Today, the lighthouse flashes every 15 seconds at night thanks to a solar-powered LED. But between 1889 and 1972, lightkeepers had to constantly maintain a kerosene lamp at the heart of the building’s 18-foot-tall, 7,000-pound Fresnel lens. Highway 1 didn’t exist when the flame was first ignited, so lightkeepers and their families lived in a little community atop the volcanic hill where the lighthouse resides. Now, Point Sur Lightstation is California’s only complete turn-of-the-century light station open to the public.
The number of available tours depends on how many volunteers the light station has. These passionate individuals drive nearly all operations there – from running the gift shop to repairing buildings.
Carol O’Neil and her husband John, the chair of the Lighthouse Keepers, have been volunteering at Point Sur Lightstation since 1994. Before then, John O’Neil was in the military, so the couple had lived in various locations around the world.
“When we retired, we came back to Monterey where we had been stationed once,” he said. “And we needed something to do.”
“So here we are,” Carol O’Neil added.
The pair quickly fell in love with the light station. They briefly moved overseas after starting their volunteer work, but even then, Carol O’Neil continued writing for the Lighthouse Keepers’ quarterly newsletter. After two years, they returned to Monterey.
“It’s the people that we get to volunteer with,” she explained. “That’s why we keep coming back.”
The light station has opened and closed at various times throughout the pandemic, and volunteers have come and gone. But those who remained have kept themselves busy.
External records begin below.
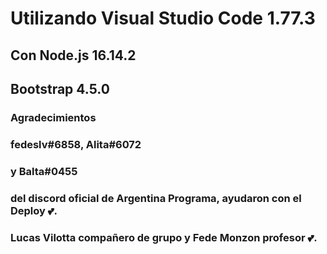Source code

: # Utilizando Visual Studio Code 1.77.3
## Con Node.js 16.14.2
## Bootstrap 4.5.0
### Agradecimientos
### fedeslv#6858, Alita#6072
### y Balta#0455 
### del discord oficial de Argentina Programa, ayudaron con el Deploy 💕.
### Lucas Vilotta compañero de grupo y Fede Monzon profesor 💕.
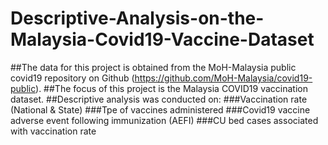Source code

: # Descriptive-Analysis-on-the-Malaysia-Covid19-Vaccine-Dataset
##The data for this project is obtained from the MoH-Malaysia public covid19 repository on Github (https://github.com/MoH-Malaysia/covid19-public). 
##The focus of this project is the Malaysia COVID19 vaccination dataset. 
##Descriptive analysis was conducted on:
###Vaccination rate (National & State)
###Tpe of vaccines administered
###Covid19 vaccine adverse event following immunization (AEFI)
###CU bed cases associated with vaccination rate 
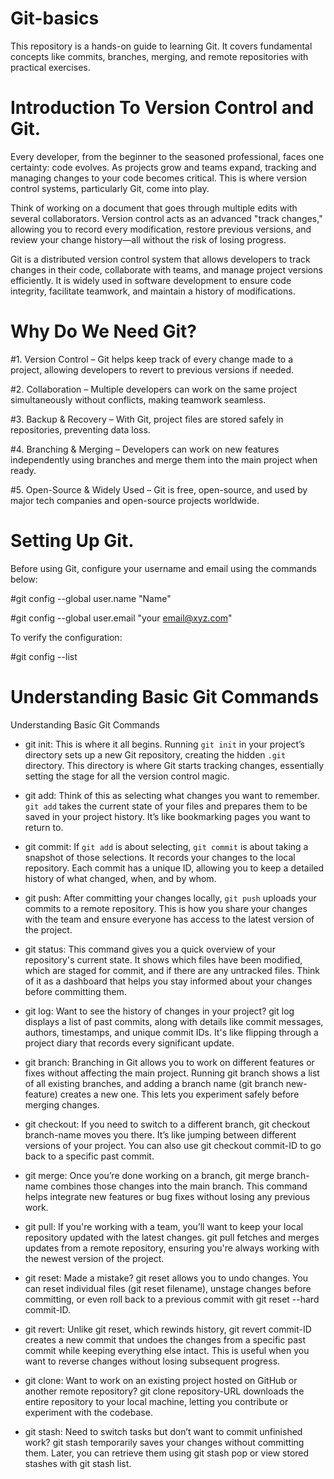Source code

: # Git-basics
This repository is a hands-on guide to learning Git. 
It covers fundamental concepts like commits, branches, merging, and remote repositories with practical exercises.


# Introduction To Version Control and Git. 
 
Every developer, from the beginner to the seasoned professional, faces one certainty: code evolves. As projects grow and teams expand, tracking and managing changes to your code becomes critical. This is where version control systems, particularly Git, come into play.


Think of working on a document that goes through multiple edits with several collaborators. Version control acts as an advanced "track changes," allowing you to record every modification, restore previous versions, and review your change history—all without the risk of losing progress.

Git is a distributed version control system that allows developers to track changes in their code, collaborate with teams, and manage project versions efficiently. It is widely used in software development to ensure code integrity, facilitate teamwork, and maintain a history of modifications.

# Why Do We Need Git?

#1. Version Control – Git helps keep track of every change made to a project, allowing developers to revert to previous versions if needed.

#2. Collaboration – Multiple developers can work on the same project simultaneously without conflicts, making teamwork seamless.

#3. Backup & Recovery – With Git, project files are stored safely in repositories, preventing data loss.

#4. Branching & Merging – Developers can work on new features independently using branches and merge them into the main project when ready.

#5. Open-Source & Widely Used – Git is free, open-source, and used by major tech companies and open-source projects worldwide. 

# Setting Up Git. 
Before using Git, configure your username and email using the commands below: 

#git config --global user.name "Name" 

#git config --global user.email "your email@xyz.com"

To verify the configuration: 

#git config --list 


# Understanding Basic Git Commands 

Understanding Basic Git Commands
- git init: This is where it all begins. Running `git init` in your project’s directory sets up a new Git repository, creating the hidden `.git` directory. This directory is where Git starts tracking changes, essentially setting the stage for all the version control magic.
 
- git add: Think of this as selecting what changes you want to remember. `git add` takes the current state of your files and prepares them to be saved in your project history. It’s like bookmarking pages you want to return to.

- git commit: If `git add` is about selecting, `git commit` is about taking a snapshot of those selections. It records your changes to the local repository. Each commit has a unique ID, allowing you to keep a detailed history of what changed, when, and by whom.

- git push: After committing your changes locally, `git push` uploads your commits to a remote repository. This is how you share your changes with the team and ensure everyone has access to the latest version of the project.

- git status: This command gives you a quick overview of your repository's current state. It shows which files have been modified, which are staged for commit, and if there are any untracked files. Think of it as a dashboard that helps you stay informed about your changes before committing them.

- git log: Want to see the history of changes in your project? git log displays a list of past commits, along with details like commit messages, authors, timestamps, and unique commit IDs. It's like flipping through a project diary that records every significant update.

- git branch: Branching in Git allows you to work on different features or fixes without affecting the main project. Running git branch shows a list of all existing branches, and adding a branch name (git branch new-feature) creates a new one. This lets you experiment safely before merging changes.

- git checkout: If you need to switch to a different branch, git checkout branch-name moves you there. It’s like jumping between different versions of your project. You can also use git checkout commit-ID to go back to a specific past commit.

- git merge: Once you’re done working on a branch, git merge branch-name combines those changes into the main branch. This command helps integrate new features or bug fixes without losing any previous work.

- git pull: If you're working with a team, you’ll want to keep your local repository updated with the latest changes. git pull fetches and merges updates from a remote repository, ensuring you're always working with the newest version of the project.

- git reset: Made a mistake? git reset allows you to undo changes. You can reset individual files (git reset filename), unstage changes before committing, or even roll back to a previous commit with git reset --hard commit-ID.

- git revert: Unlike git reset, which rewinds history, git revert commit-ID creates a new commit that undoes the changes from a specific past commit while keeping everything else intact. This is useful when you want to reverse changes without losing subsequent progress.

- git clone: Want to work on an existing project hosted on GitHub or another remote repository? git clone repository-URL downloads the entire repository to your local machine, letting you contribute or experiment with the codebase.

- git stash: Need to switch tasks but don’t want to commit unfinished work? git stash temporarily saves your changes without committing them. Later, you can retrieve them using git stash pop or view stored stashes with git stash list.














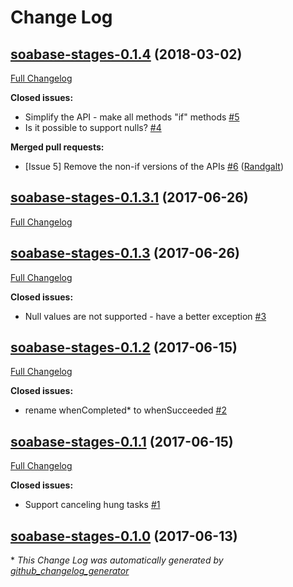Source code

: # Change Log

## [soabase-stages-0.1.4](https://github.com/soabase/soabase-stages/tree/soabase-stages-0.1.4) (2018-03-02)
[Full Changelog](https://github.com/soabase/soabase-stages/compare/soabase-stages-0.1.3.1...soabase-stages-0.1.4)

**Closed issues:**

- Simplify the API - make all methods "if" methods [\#5](https://github.com/soabase/soabase-stages/issues/5)
- Is it possible to support nulls? [\#4](https://github.com/soabase/soabase-stages/issues/4)

**Merged pull requests:**

- \[Issue 5\] Remove the non-if versions of the APIs [\#6](https://github.com/soabase/soabase-stages/pull/6) ([Randgalt](https://github.com/Randgalt))

## [soabase-stages-0.1.3.1](https://github.com/soabase/soabase-stages/tree/soabase-stages-0.1.3.1) (2017-06-26)
[Full Changelog](https://github.com/soabase/soabase-stages/compare/soabase-stages-0.1.3...soabase-stages-0.1.3.1)

## [soabase-stages-0.1.3](https://github.com/soabase/soabase-stages/tree/soabase-stages-0.1.3) (2017-06-26)
[Full Changelog](https://github.com/soabase/soabase-stages/compare/soabase-stages-0.1.2...soabase-stages-0.1.3)

**Closed issues:**

- Null values are not supported - have a better exception [\#3](https://github.com/soabase/soabase-stages/issues/3)

## [soabase-stages-0.1.2](https://github.com/soabase/soabase-stages/tree/soabase-stages-0.1.2) (2017-06-15)
[Full Changelog](https://github.com/soabase/soabase-stages/compare/soabase-stages-0.1.1...soabase-stages-0.1.2)

**Closed issues:**

- rename whenCompleted\* to whenSucceeded [\#2](https://github.com/soabase/soabase-stages/issues/2)

## [soabase-stages-0.1.1](https://github.com/soabase/soabase-stages/tree/soabase-stages-0.1.1) (2017-06-15)
[Full Changelog](https://github.com/soabase/soabase-stages/compare/soabase-stages-0.1.0...soabase-stages-0.1.1)

**Closed issues:**

- Support canceling hung tasks [\#1](https://github.com/soabase/soabase-stages/issues/1)

## [soabase-stages-0.1.0](https://github.com/soabase/soabase-stages/tree/soabase-stages-0.1.0) (2017-06-13)


\* *This Change Log was automatically generated by [github_changelog_generator](https://github.com/skywinder/Github-Changelog-Generator)*
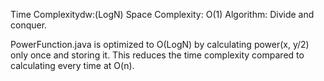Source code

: Time Complexitydw:(LogN)
Space Complexity: O(1)
Algorithm: Divide and conquer.

PowerFunction.java is optimized to O(LogN) by calculating power(x, y/2) only once and storing it.
This reduces the time complexity compared to calculating every time at O(n).
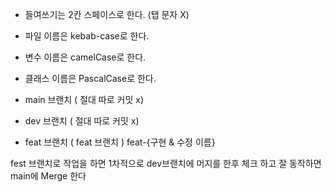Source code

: - 들여쓰기는 2칸 스페이스로 한다. (탭 문자 X)
- 파일 이름은 kebab-case로 한다.
- 변수 이름은 camelCase로 한다.
- 클래스 이름은 PascalCase로 한다.

- main 브랜치 ( 절대 따로 커밋 x)
- dev 브랜치 ( 절대 따로 커밋 x)
- feat 브랜치 ( feat 브랜치 ) feat-{구현 & 수정 이름}

fest 브랜치로 작업을 하면 1차적으로 dev브랜치에 머지를 한후 체크 하고 잘 동작하면 main에 Merge 한다
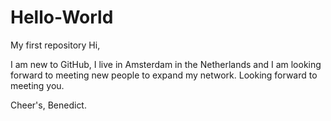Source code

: # Hello-World
My first repository
Hi,

I am new to GitHub, I live in Amsterdam in the Netherlands and I am looking forward to meeting new people to expand my network. Looking forward to meeting you.

Cheer's,
Benedict.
“We did a lot of work during that closure,” John O’Neil said. Today, a group of about 20 people takes care of maintenance, preservation and restoration of the light station’s numerous historical buildings.
At the communal apartments where assistant lightkeepers once lived, volunteers have been updating the stonework and converting a door to a window. These renovations aim to reflect the building’s appearance in 1929, the year all of the light station’s building exteriors will represent when fully renovated. Volunteers have also been slowly but surely restoring the apartment’s interior to show what the rooms looked like during a few different eras – 1889, 1907 and the 1920s. John O’Neil hopes the building will be finished and ready for tours in the next three to four years.
“We don’t move real fast,” he said. “But in that sense, we do a better job and make fewer mistakes.”
Over the last two years, volunteers have also been busy painting structures and fences, replacing windows in another building and testing the strength of the lighthouse’s stone, brick and mortar in preparation for the original Fresnel lens’s return.
The Fresnel lens sat on display in the Maritime Museum of Monterey, which later became the Dalí Museum, from 1992 to 2017. Now, it lies disassembled in storage, awaiting its reinstallation in Point Sur lighthouse.
But the several-thousand-pound lens requires heavy machinery to carry it to its old home, and two bridges leading up to the lighthouse still need repairs. One bridge currently cannot even hold the weight of a car. The weak structures also prohibit restoration efforts to the lighthouse building itself.
Last year, however, state officials budgeted $4.5 million for renovations to Point Sur State Historic Park to repair the bridges. Contracts with construction companies are still pending, but John O’Neil estimates the road will be ready for the Fresnel lens to be transported in 2024.
The O’Neils have remained passionate about restoring and sharing the wonders of Point Sur Lightstation for nearly three decades. They hope visitors walk away from the historical place having learned about life during the turn of the century.
“In many ways,” Carol O’Neil says, “it represents the history of technology, maritime, the United States, family life, California, Big Sur.”